InSitu

カフェ・ノワールのInSituのレビュー・感想・評価

カフェ・ノワール(2009年製作の映画)
4.5
"これは一体何なんだろう...。"というのが第一に抱いた私の実直な感想です。ブリスフリー・ユアーズを初めて観た時に受けた衝撃に近い。

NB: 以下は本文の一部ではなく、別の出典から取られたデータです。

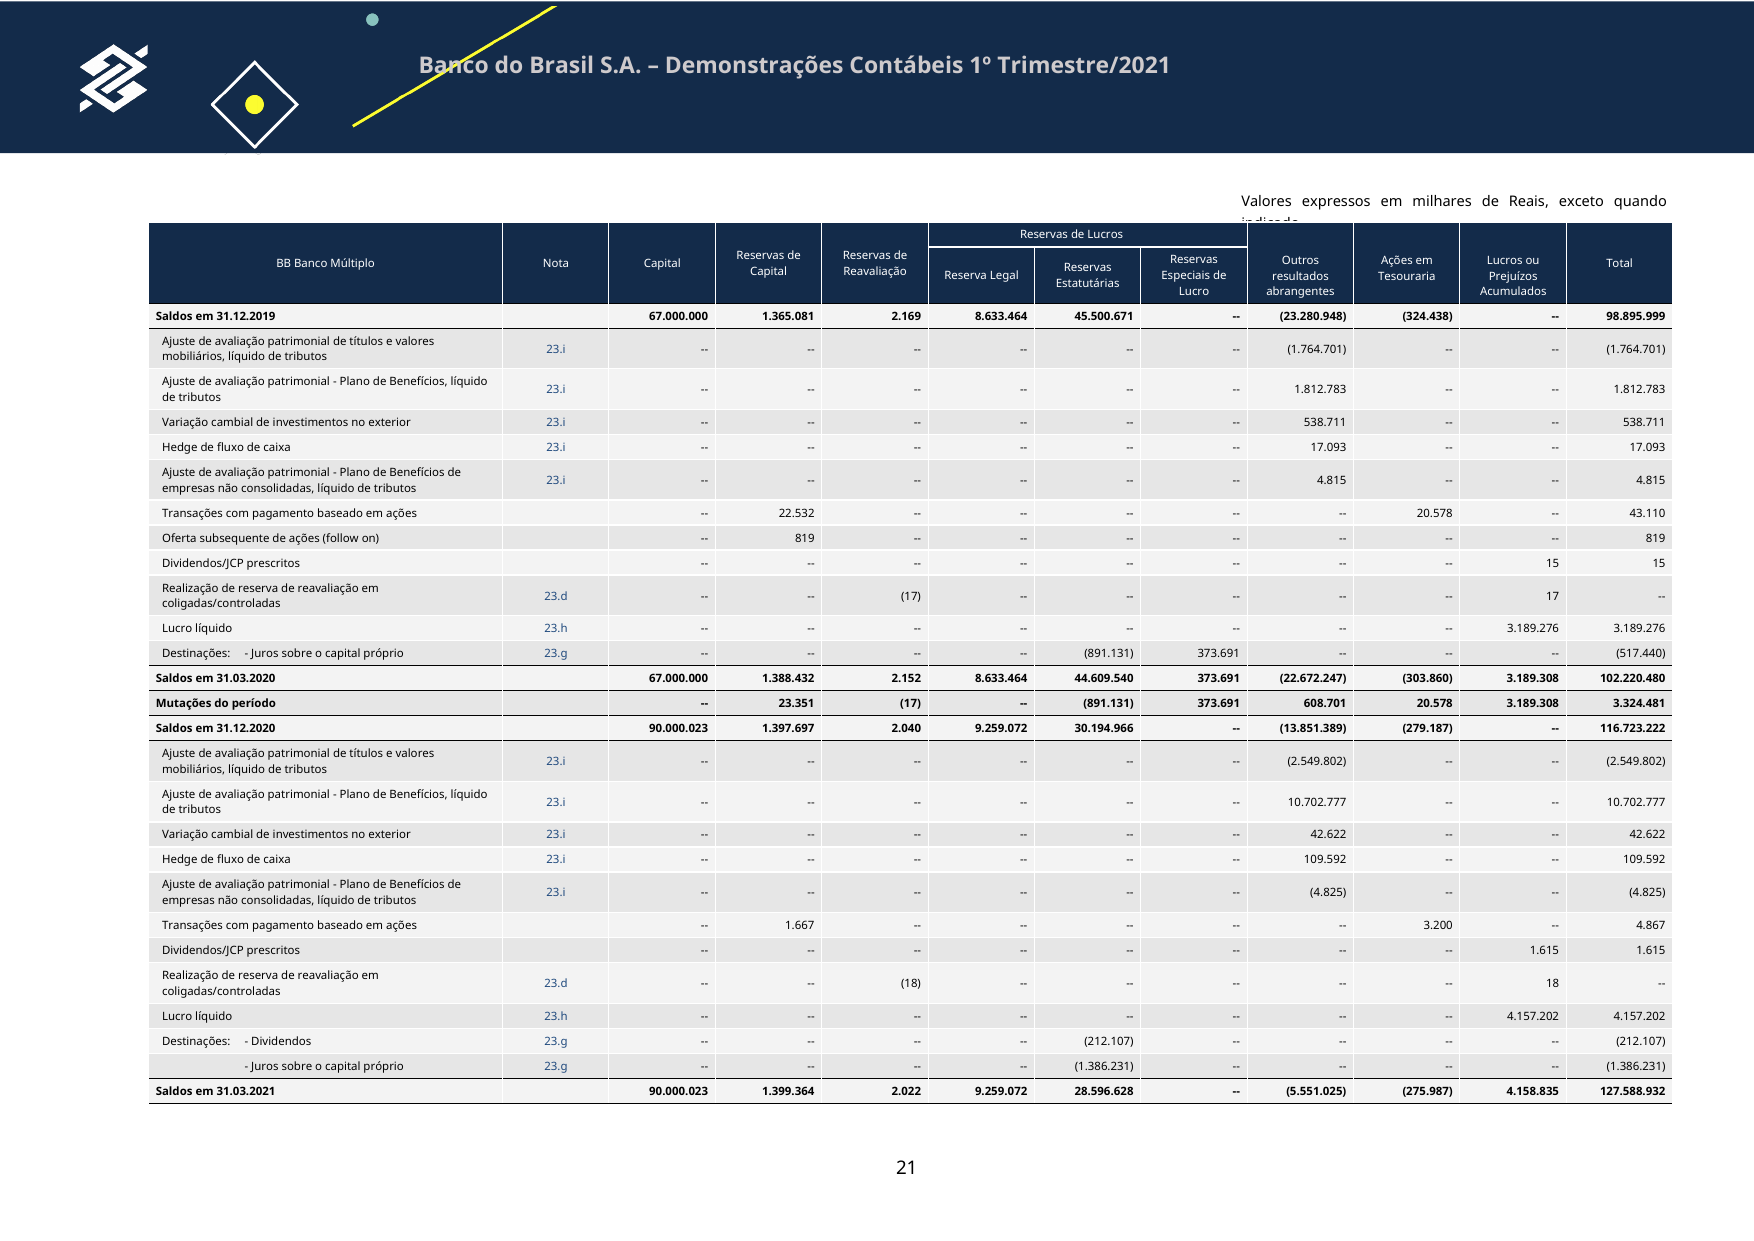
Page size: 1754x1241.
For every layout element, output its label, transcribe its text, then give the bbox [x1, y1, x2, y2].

table_cell -- [1248, 963, 1353, 1003]
table_cell -- [716, 873, 821, 912]
table_cell -- [1248, 938, 1353, 962]
table_cell -- [609, 616, 715, 640]
table_cell -- [609, 963, 715, 1003]
table_cell -- [1035, 823, 1140, 846]
table_header Reservas de Reavaliação [822, 223, 928, 303]
table_cell Transações com pagamento baseado em ações [149, 501, 502, 524]
table_cell Ajuste de avaliação patrimonial - Plano de Benefícios de empresas não consolidadas, líquido de tributos [149, 873, 502, 912]
table_cell (13.851.389) [1248, 716, 1353, 740]
table_cell Hedge de fluxo de caixa [149, 848, 502, 871]
table_cell -- [1567, 576, 1672, 615]
table_cell -- [1354, 848, 1459, 871]
table_cell -- [1460, 1029, 1566, 1053]
table_cell 608.701 [1248, 691, 1353, 715]
table_header Lucros ou Prejuízos Acumulados [1460, 223, 1566, 303]
table_cell -- [1248, 1004, 1353, 1028]
table_cell 98.895.999 [1567, 304, 1672, 328]
table_cell [503, 551, 608, 574]
table_cell (23.280.948) [1248, 304, 1353, 328]
table_cell -- [1354, 410, 1459, 434]
table_cell -- [716, 576, 821, 615]
table_cell 44.609.540 [1035, 666, 1140, 690]
table_cell 23.h [503, 616, 608, 640]
table_cell 23.i [503, 329, 608, 368]
table_cell -- [1141, 938, 1247, 962]
table_cell 2.152 [822, 666, 928, 690]
table_cell -- [1567, 963, 1672, 1003]
table_cell 23.i [503, 460, 608, 499]
table_cell [503, 526, 608, 549]
table_cell -- [1141, 913, 1247, 937]
table_cell -- [1354, 963, 1459, 1003]
table_cell -- [1354, 329, 1459, 368]
table_cell -- [716, 616, 821, 640]
table_cell 1.812.783 [1248, 369, 1353, 409]
table_cell 23.i [503, 369, 608, 409]
table_cell -- [929, 460, 1034, 499]
table_cell -- [1141, 369, 1247, 409]
table_cell -- [1460, 526, 1566, 549]
table_cell -- [1248, 526, 1353, 549]
table_cell -- [822, 1029, 928, 1053]
table_cell -- [822, 526, 928, 549]
table_cell 8.633.464 [929, 666, 1034, 690]
table_cell (2.549.802) [1248, 741, 1353, 781]
table_cell -- [1035, 501, 1140, 524]
table_cell 18 [1460, 963, 1566, 1003]
table_cell (18) [822, 963, 928, 1003]
table_cell 1.615 [1567, 938, 1672, 962]
table_cell -- [929, 913, 1034, 937]
table_cell -- [1460, 641, 1566, 665]
table_cell [503, 913, 608, 937]
table_cell 67.000.000 [609, 304, 715, 328]
table_cell -- [1354, 1029, 1459, 1053]
table_cell -- [609, 691, 715, 715]
table_cell 23.i [503, 435, 608, 459]
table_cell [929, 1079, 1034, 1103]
table_cell -- [716, 963, 821, 1003]
table_cell -- [822, 369, 928, 409]
table_cell [503, 501, 608, 524]
table_cell -- [929, 1029, 1034, 1053]
table_cell -- [1460, 329, 1566, 368]
table_cell -- [1141, 1054, 1247, 1078]
table_cell -- [1354, 641, 1459, 665]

端的に言えば、この映画はゴダールからジャック・リヴェットまでの一連のヌーヴェルヴァーグ群、ブレッソン、アラン・レネ等のフランスの巨匠達&キアロスタミのクローズアップ(配達少女が乗ってるバイクがモロにラストのアレと殆ど同じ)とかその辺の映画群+ゲーテの若きウェルテルの悩みと、ドストエフスキーの白痴へのオマージュ作品な訳で、中身なんてスカスカどころか、ここまで来たら最早無いに等しいでしょう。無論、猿真似だーとか言って批判する輩がいてもおかしくはないが、こんな怪作を"猿真似"と評すなんてとんでもない。この監督のチョン・ソンイルという方は、とても漫画的な表現を好んでやる方なようで、その彼の独特な表現方法にハマった。水族館のシーン、レゲエのシーン、箱が燃えるシーン、そしてやはり、あのタイトルロールでしょう。こうして羅列してみると名シーンばかりっすね。ゴダールの映画史という映画がありますが、この映画もまた、チョン・ソンイルの映画史なのではないでしょうか。ところで一つ疑問があるんだけど、チョン・ソンイルって誰?